[[ Records to process open ]]

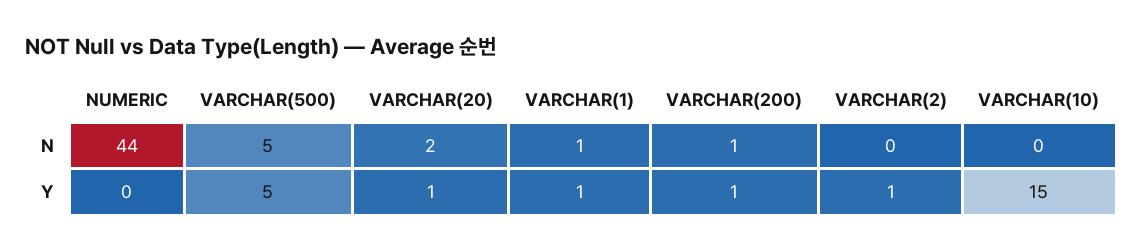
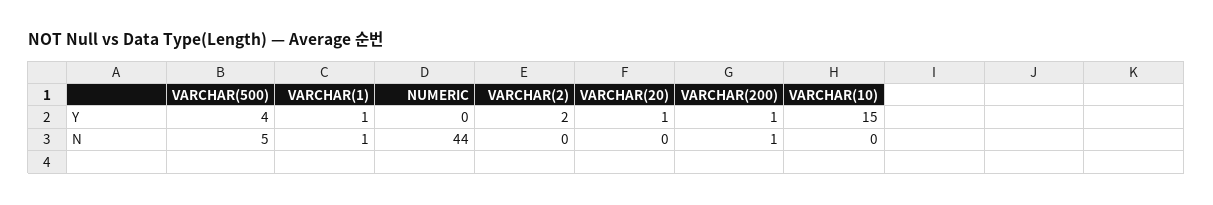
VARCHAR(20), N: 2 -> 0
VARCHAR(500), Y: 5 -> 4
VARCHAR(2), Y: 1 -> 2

[[ Records to process closed ]]
[[ Records to process open ]]

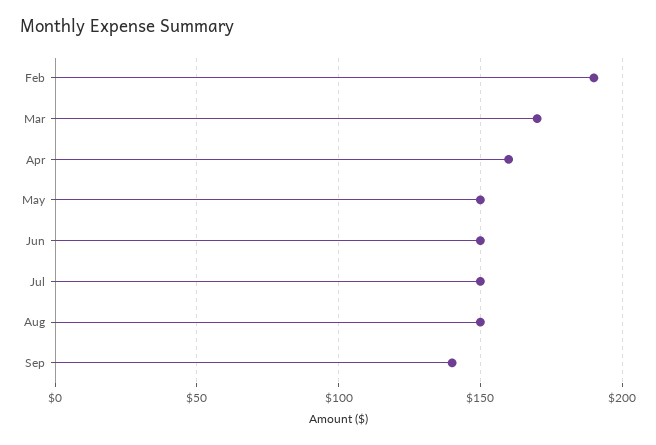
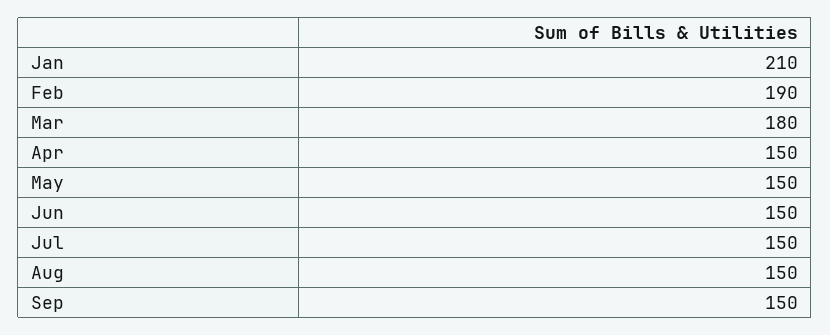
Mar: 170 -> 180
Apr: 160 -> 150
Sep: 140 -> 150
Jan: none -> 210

[[ Records to process closed ]]
[[ Records to process open ]]

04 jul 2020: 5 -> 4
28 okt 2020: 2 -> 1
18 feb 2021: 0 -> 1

[[ Records to process closed ]]

> _Work instructions_
"VARCHAR" is the word to look for; copy every line of the data that has it.

> _Answer to the problem_
VARCHAR(20), N: 2 -> 0
VARCHAR(500), Y: 5 -> 4
VARCHAR(2), Y: 1 -> 2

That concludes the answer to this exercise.